Der AfD-Vorstand hat Höcke jetzt zwar "parteiliche Ordnungsmaßnahmen" angedroht. Doch wie diese konkret aussehen sollen, ist noch völlig offen. Die Entscheidung darüber könnte Wochen, vielleicht sogar Monate dauern. Möglich wäre laut Parteisatzung zum Beispiel eine "Abmahnung". Das entspricht in etwa einer "gelben Karte" beim Fußball.

Dass Höcke nicht aus der Partei geworfen wird, hat er sicher auch seinem Fürsprecher Alexander Gauland zu verdanken. Denn während sich Parteichefin Frauke Petry schon mehrfach über Höckes Sprüche empört hat, zeigt sich der Vize-Parteichef nach jedem verbalen Salto des Thüringer Fraktionschefs nachsichtig. Verlassen kann sich Höcke auch auf den Vorsitzenden der Magdeburger Landtagsfraktion, André Poggenburg. Mit ihm zusammen hatte er in einer Zeit, in der die AfD noch ein liberaleres Image hatte, den "Flügel" gegründet – ein loses Bündnis von AfD-Mitgliedern aus dem rechtsnationalen Spektrum.

Keinen harten Kurs gegen Höcke

Doch auch Jörg Meuthen, der im Juli 2015 als Wirtschaftsliberaler zum Co-Vorsitzenden der Bundespartei gewählt wurde, will keinen harten Kurs gegen Höcke fahren. Das mag daran liegen, dass Höcke auch in Meuthens Landesverband Baden-Württemberg einige Anhänger hat. Vielleicht haben Meuthens Sympathien für Höcke aber auch damit zu tun, dass beide in der Vergangenheit mit Petry aneinandergeraten sind.

Dass Petrys Kritik an Höcke eine Abgrenzung nach rechts ist, kann sich Meuthen dagegen kaum vorstellen. Er kritisiert, dass sich Petry am vergangenen Samstag in Koblenz zum Gruppenfoto mit der französischen Präsidentschaftskandidatin Marine Le Pen von der rechtsextremen Partei Front National aufgestellt hat. "Diesen sehr engen Schulterschluss mit dem Front National finde ich irritierend", sagt Meuthen. Aus seiner Sicht habe die AfD größere politische Schnittmengen mit dem Kandidaten der Republikaner, François Fillon.

Anhänger des "Flügels"

Doch neben seinen Fürsprechern im Bundesvorstand gibt es auch noch andere Personalien, die Höcke in die Hände spielen. Denn über Ordnungsmaßnahmen, die der Vorstand beschließt, entscheiden letztlich die Schiedsgerichte der Partei. Und da sitzen viele Anhänger des "Flügels", auf die sich Höcke verlassen kann.

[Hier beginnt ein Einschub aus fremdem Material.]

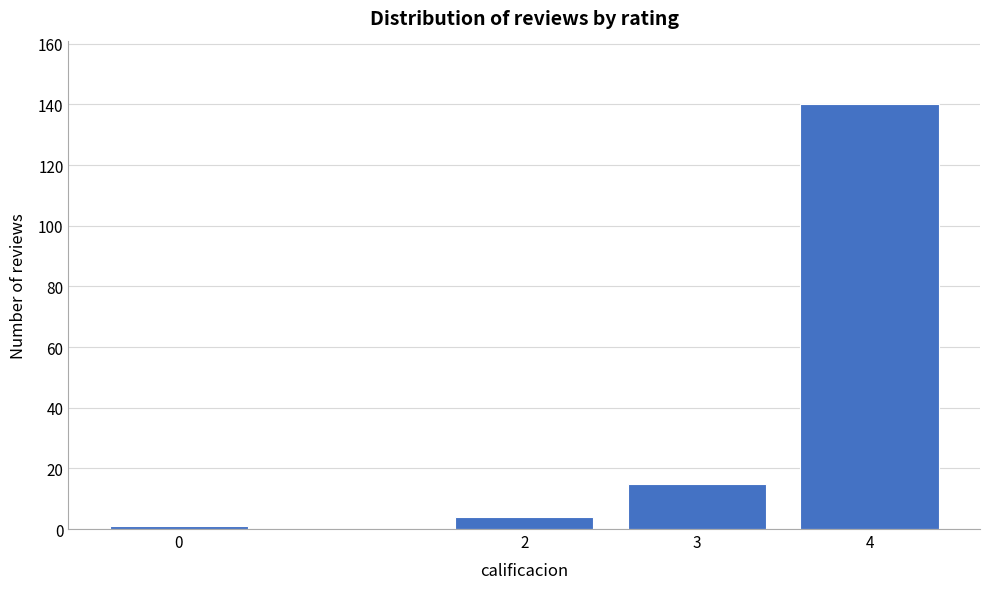

Reading right to left, extract all data points from this chart.

4=140	3=15	2=4	0=1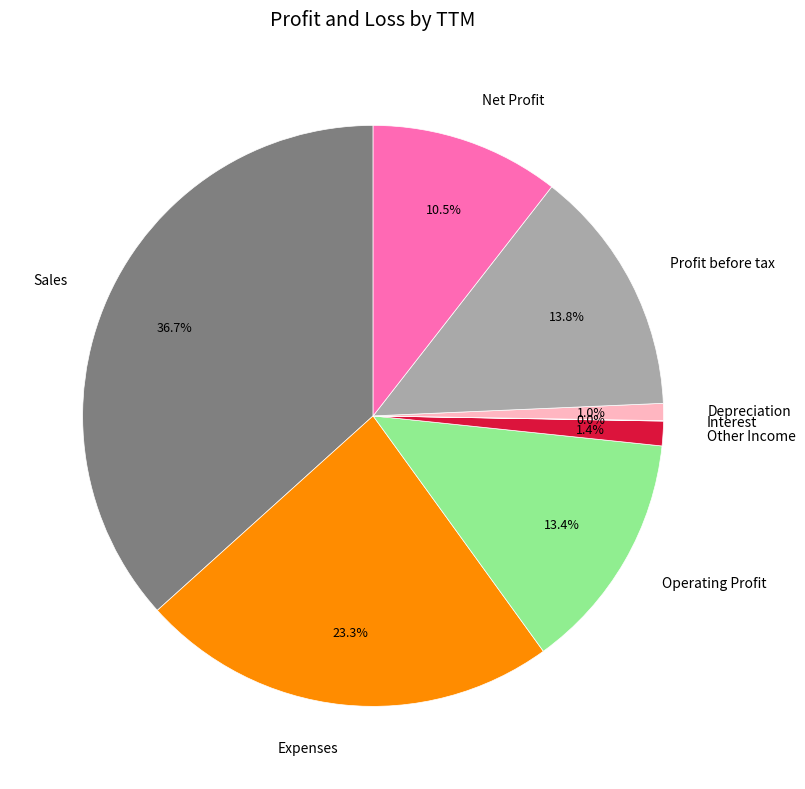

Is there any slice that represents more than half of the pie?

No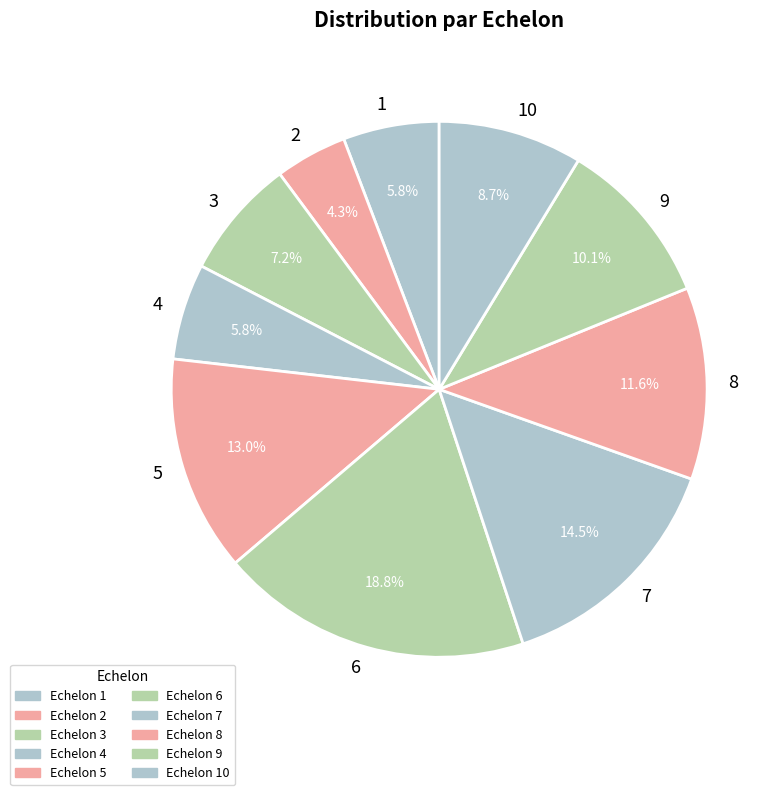

Is it true that 4 is 14% of the pie?

False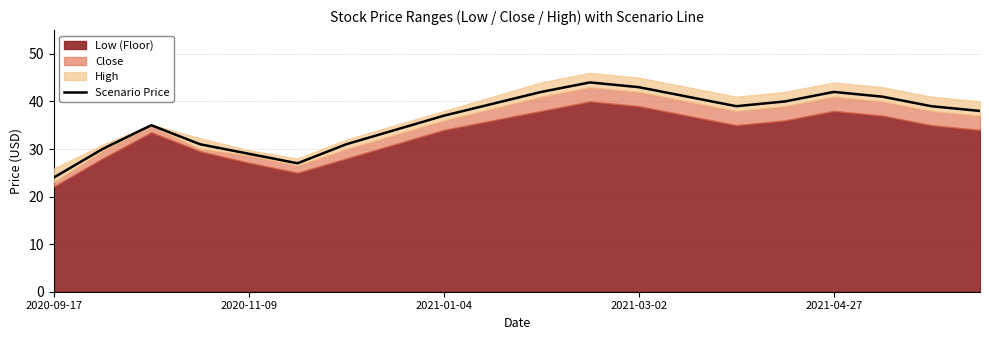

The Scenario Price series shows 42.0 at 2021-04-27. True or false?

True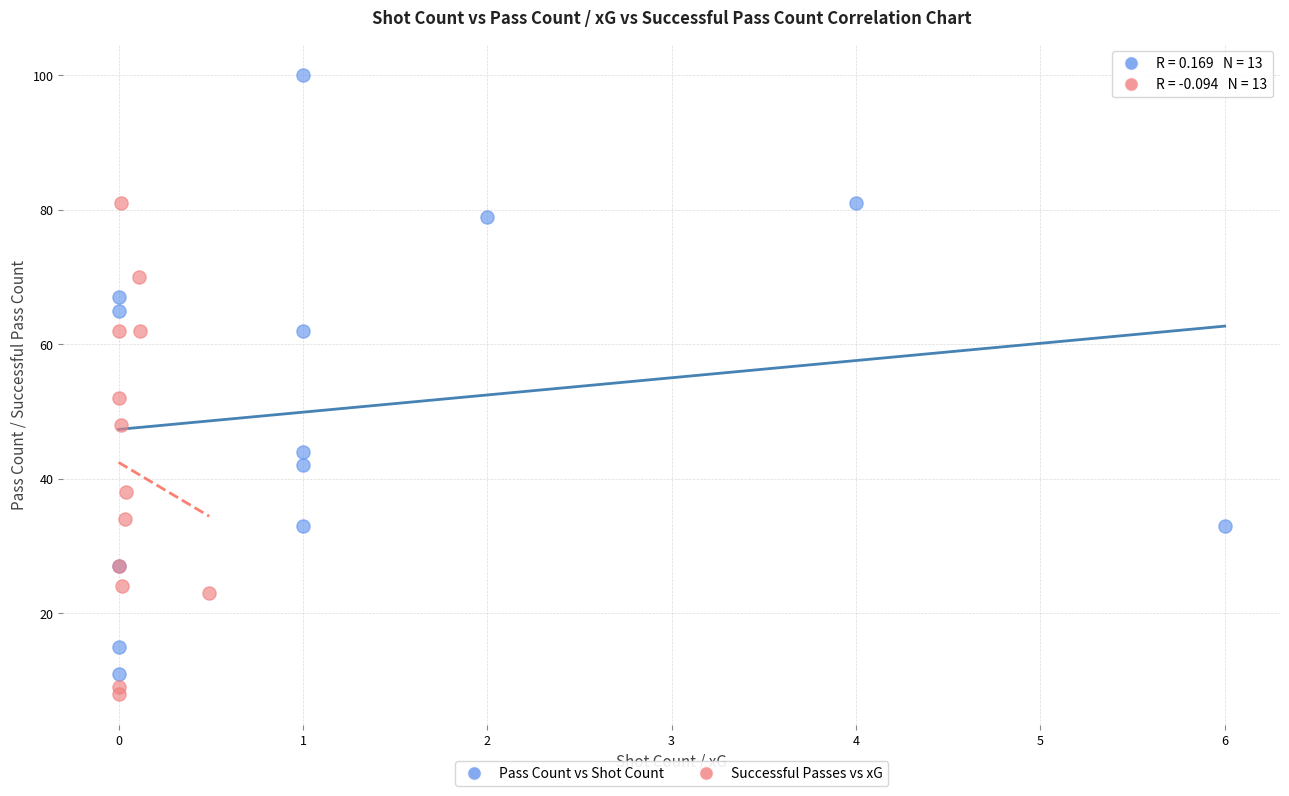

Which series contains the highest Y value?

Pass Count vs Shot Count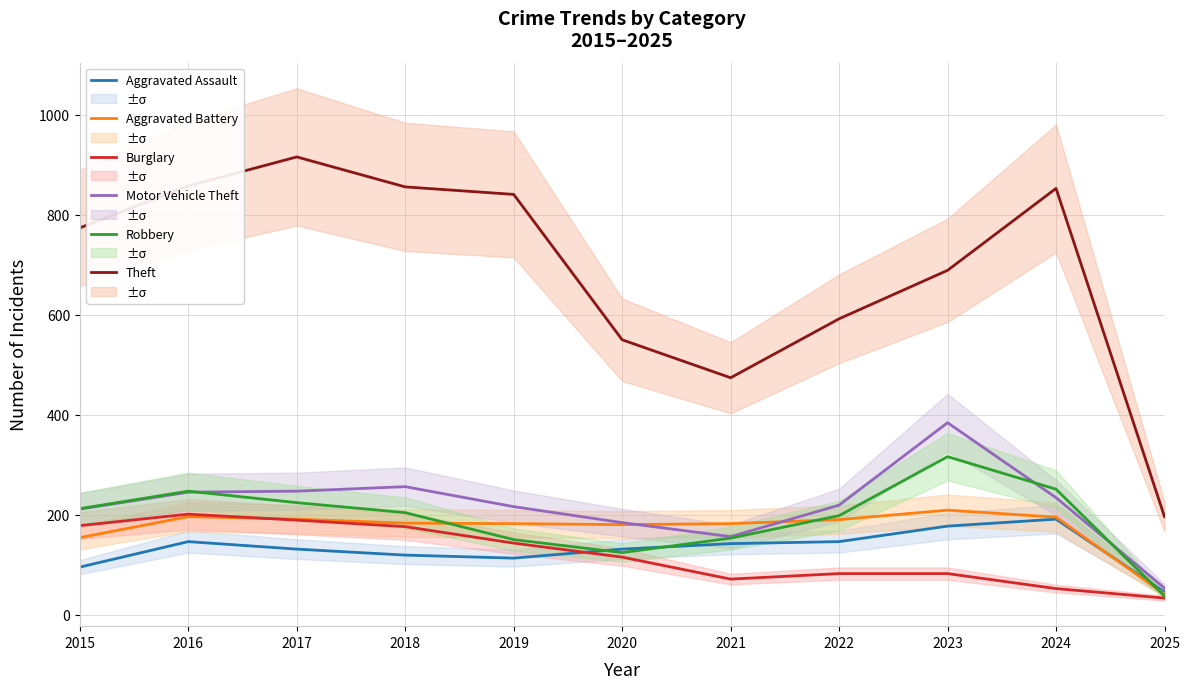

Which series ends up on top after the final intersection of Motor Vehicle Theft and Robbery?

Motor Vehicle Theft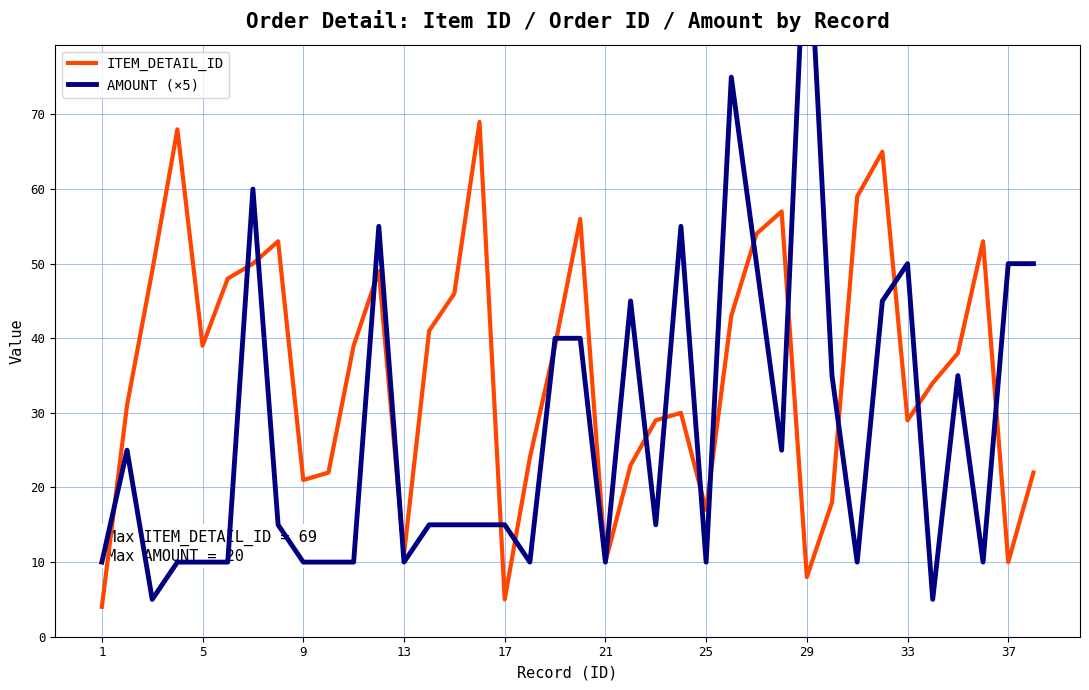

The ITEM_DETAIL_ID series shows 5 at 29. True or false?

False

Das Bundesschiedsgericht hat im Mai 2016 einen Beschluss des Vorstandes gekippt, wonach AfD-Mitglieder "weder als Redner noch mit Parteisymbolen" bei Veranstaltungen des islamfeindlichen Pegida-Bündnisses auftreten sollen. Auch den Plan des Parteivorstandes, den saarländischen AfD-Landesverband wegen Kontakten zu Rechtsextremen aufzulösen, durchkreuzte das Gremium. Sollte das Schiedsgericht bei dieser Linie bleiben, hat Höcke wohl auch in Zukunft nicht viel zu fürchten.

Zentralrat der Juden übt scharfe Kritik an Entscheidung zu Höcke

Gleich nach der Entscheidung kritisierte der Präsident des Zentralrats der Juden, Josef Schuster, die Entscheidung. Er sagte, es sei ein weiterer Schritt "vom Rechtspopulismus auf dem Weg zum Rechtsextremismus". "Es ist nicht überraschend, dass sich der AfD-Bundesvorstand nicht für den Parteiausschluss von Björn Höcke ausgesprochen hat." Die Entscheidung, einen Mann in den eigenen Reihen zu lassen, der die Ideologie von Rechtsextremisten vertrete und verbreite, spreche für sich.